I like this post. I consider myself a terrible friend because I am the one who won't return calls or make much effort to hang out. It has everything to do with me, because I have this overwhelming feeling that people don't like me, that they are just "trying to be nice", and that they really don't value my company and wouldn't miss me much. It causes me to retreat until I've cut off friendships because I don't see the point. I hope that you can find peace about this situation. *hugs*

Starshine said...

Wow! Thank you so much to all of you for your kind and thoughtful comments. I am encouraged and feel very blessed to have such incredible blog friends. Who knew a "virtual" community could give so much warmth and encouragement to me? *hugs* to you all!

Anonymous said...

I once was told that the rule of thumb about relationships ending is this: 1) if there is no possibility of change and 2) if you are no longer learning anything, then it's time to move on. I'm not saying moving on is easy, but at least when I apply this rule of thumb I feel like I'm covering all the bases. For what it's worth.
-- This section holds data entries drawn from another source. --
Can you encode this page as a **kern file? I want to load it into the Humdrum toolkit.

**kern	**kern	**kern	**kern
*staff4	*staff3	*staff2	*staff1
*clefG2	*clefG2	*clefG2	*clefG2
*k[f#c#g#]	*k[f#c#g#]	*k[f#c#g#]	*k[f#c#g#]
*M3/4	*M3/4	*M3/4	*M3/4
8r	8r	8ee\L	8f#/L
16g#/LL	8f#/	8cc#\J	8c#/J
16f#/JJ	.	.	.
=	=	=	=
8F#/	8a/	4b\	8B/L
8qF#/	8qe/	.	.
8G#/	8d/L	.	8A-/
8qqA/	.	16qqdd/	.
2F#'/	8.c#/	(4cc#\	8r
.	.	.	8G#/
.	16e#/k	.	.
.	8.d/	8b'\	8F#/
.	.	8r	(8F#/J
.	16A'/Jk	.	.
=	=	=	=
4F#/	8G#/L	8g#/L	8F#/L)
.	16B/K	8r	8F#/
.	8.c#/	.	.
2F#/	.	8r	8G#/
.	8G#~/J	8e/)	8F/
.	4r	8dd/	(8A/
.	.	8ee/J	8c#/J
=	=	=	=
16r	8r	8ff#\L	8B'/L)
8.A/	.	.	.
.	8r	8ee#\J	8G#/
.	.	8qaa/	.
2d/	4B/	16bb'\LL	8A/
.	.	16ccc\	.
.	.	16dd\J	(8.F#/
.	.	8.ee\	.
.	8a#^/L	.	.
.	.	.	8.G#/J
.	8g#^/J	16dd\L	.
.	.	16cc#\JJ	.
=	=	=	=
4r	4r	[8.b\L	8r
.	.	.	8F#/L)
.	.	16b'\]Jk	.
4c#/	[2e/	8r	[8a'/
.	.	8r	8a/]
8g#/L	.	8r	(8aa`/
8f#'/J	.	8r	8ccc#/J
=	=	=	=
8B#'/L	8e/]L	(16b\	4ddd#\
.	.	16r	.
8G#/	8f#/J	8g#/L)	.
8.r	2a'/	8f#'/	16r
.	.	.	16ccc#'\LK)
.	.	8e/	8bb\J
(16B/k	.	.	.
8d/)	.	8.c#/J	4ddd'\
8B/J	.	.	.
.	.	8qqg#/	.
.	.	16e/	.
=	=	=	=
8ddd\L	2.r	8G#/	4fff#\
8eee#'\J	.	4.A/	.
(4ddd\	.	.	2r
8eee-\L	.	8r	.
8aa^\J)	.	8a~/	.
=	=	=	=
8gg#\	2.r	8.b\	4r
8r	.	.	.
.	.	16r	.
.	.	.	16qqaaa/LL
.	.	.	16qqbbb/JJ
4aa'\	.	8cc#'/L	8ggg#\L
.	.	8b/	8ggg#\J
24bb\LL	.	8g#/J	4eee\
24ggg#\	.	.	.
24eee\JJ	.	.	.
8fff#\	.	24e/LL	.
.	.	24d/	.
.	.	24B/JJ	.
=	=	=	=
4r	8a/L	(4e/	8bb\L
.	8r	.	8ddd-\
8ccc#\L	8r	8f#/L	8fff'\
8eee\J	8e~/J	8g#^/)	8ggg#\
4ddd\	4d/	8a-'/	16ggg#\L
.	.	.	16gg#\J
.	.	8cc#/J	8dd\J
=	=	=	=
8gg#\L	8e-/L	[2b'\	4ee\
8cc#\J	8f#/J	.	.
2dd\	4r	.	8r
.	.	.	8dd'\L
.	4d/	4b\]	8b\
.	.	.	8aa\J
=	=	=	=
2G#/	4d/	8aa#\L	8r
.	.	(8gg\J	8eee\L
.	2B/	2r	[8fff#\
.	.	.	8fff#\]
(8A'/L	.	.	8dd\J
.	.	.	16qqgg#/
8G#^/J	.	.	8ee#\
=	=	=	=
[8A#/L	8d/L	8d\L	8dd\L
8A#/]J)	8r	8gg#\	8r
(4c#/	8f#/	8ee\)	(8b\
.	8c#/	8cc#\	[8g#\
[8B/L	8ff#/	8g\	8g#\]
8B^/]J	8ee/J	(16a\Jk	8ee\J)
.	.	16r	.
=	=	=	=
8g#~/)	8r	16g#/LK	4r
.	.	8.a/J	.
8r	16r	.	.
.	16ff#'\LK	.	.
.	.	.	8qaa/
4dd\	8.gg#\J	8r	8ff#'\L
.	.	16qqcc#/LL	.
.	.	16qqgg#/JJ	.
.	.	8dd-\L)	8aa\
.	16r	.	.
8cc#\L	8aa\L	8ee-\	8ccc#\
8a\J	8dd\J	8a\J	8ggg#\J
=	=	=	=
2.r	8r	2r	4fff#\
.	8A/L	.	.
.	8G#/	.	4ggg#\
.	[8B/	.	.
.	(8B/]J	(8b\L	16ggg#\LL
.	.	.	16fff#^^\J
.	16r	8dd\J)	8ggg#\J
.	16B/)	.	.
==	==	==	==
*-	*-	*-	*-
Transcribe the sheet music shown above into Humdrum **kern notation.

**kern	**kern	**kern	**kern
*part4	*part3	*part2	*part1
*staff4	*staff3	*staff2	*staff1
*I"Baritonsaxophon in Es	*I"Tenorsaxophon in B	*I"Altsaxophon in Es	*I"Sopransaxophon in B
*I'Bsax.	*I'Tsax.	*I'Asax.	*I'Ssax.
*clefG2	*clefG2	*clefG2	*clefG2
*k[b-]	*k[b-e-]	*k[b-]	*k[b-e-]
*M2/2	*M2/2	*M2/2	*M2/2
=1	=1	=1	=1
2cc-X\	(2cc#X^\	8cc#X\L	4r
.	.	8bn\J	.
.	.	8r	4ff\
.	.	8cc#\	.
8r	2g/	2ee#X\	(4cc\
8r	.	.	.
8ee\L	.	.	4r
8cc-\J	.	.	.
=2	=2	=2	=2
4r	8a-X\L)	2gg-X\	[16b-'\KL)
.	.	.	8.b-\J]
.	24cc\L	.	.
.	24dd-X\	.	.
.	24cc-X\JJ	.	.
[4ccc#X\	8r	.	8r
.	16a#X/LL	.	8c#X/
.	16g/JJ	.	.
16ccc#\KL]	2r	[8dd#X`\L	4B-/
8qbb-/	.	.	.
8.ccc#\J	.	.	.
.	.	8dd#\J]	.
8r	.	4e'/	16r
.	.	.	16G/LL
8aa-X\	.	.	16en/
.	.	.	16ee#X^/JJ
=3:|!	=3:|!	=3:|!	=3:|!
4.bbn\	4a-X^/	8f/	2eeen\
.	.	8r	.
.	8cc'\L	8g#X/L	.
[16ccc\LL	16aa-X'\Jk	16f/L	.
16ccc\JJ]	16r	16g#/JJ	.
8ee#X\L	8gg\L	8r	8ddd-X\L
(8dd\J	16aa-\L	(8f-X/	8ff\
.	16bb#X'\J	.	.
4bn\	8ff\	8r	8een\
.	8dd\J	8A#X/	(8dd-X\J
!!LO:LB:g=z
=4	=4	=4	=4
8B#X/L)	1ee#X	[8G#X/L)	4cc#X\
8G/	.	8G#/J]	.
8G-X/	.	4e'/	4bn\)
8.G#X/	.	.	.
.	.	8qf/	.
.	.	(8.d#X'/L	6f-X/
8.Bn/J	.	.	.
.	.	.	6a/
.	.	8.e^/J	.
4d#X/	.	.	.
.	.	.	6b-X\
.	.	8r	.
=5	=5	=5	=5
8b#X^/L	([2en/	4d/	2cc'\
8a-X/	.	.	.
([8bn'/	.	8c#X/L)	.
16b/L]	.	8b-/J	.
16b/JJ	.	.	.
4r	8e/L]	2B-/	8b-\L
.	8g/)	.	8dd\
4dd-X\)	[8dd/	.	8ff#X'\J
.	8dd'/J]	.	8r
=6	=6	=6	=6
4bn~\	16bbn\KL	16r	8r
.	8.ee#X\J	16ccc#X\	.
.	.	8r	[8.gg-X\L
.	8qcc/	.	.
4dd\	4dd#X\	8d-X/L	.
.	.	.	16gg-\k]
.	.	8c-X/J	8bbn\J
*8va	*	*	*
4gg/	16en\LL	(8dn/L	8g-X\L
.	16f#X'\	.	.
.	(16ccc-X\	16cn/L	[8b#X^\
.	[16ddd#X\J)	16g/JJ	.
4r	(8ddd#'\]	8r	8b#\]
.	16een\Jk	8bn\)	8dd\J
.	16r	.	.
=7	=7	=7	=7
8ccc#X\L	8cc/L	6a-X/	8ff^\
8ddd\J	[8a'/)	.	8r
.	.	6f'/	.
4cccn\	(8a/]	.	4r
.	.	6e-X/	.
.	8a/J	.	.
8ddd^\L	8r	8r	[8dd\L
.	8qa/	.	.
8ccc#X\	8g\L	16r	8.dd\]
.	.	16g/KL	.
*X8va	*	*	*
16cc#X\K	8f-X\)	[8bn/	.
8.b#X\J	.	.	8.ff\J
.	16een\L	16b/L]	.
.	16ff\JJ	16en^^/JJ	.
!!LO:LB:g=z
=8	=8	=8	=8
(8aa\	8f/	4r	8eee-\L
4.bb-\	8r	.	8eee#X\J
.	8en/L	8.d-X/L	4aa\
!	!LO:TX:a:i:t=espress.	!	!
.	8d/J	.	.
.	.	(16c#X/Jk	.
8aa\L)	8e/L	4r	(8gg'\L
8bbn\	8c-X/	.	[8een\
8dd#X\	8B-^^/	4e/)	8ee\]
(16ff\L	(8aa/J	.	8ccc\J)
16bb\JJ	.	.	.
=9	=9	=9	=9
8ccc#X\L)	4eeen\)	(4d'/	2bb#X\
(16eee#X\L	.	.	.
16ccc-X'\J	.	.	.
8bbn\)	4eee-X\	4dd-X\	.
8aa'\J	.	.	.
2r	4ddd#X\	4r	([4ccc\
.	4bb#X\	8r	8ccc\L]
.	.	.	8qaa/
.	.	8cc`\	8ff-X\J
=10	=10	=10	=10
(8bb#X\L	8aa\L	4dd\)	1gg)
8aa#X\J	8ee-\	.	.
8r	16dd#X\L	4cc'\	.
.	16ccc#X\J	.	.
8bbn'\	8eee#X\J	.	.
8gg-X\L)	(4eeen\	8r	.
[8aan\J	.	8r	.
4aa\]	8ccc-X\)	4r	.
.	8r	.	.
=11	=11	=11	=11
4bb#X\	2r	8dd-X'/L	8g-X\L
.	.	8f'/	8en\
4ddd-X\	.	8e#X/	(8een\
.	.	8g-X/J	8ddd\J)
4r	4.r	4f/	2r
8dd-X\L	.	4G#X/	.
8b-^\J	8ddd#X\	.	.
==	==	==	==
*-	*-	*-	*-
Love Bears All Things said...

I agree with Ml. When I moved here,I had 3 friends that I saw weekly. I tried to keep it going but I was the only one making the effort. So I wrote them a letter. One said she thought we'd all moved on and had other interests. The other two said they'd try to meet me when I visited if their schedules permitted. I was hurt but what could I do. I know how you feel.

Buttercup said...

Oh Starshine... I'm sorry that you feel hurt by your friend's actions. It sounds confusing and disappointing. This will probably sound cliche, but try not to take your friend's behavior personally. I am 100% positive that her actions have to do with her and her alone, and have really nothing to do with you. All you can do is control your own actions, and try to be a good person, and you've obviously gone above and beyond to reach out to her. Maybe she's going through something that you have no idea about. I don't know. But, I think you should feel good about the fact that you reached out and that you gave it an honest shot. One day, maybe she'll come back, and at that point you can decide if you want to give it another shot, but for now it sounds like you have done everything you could.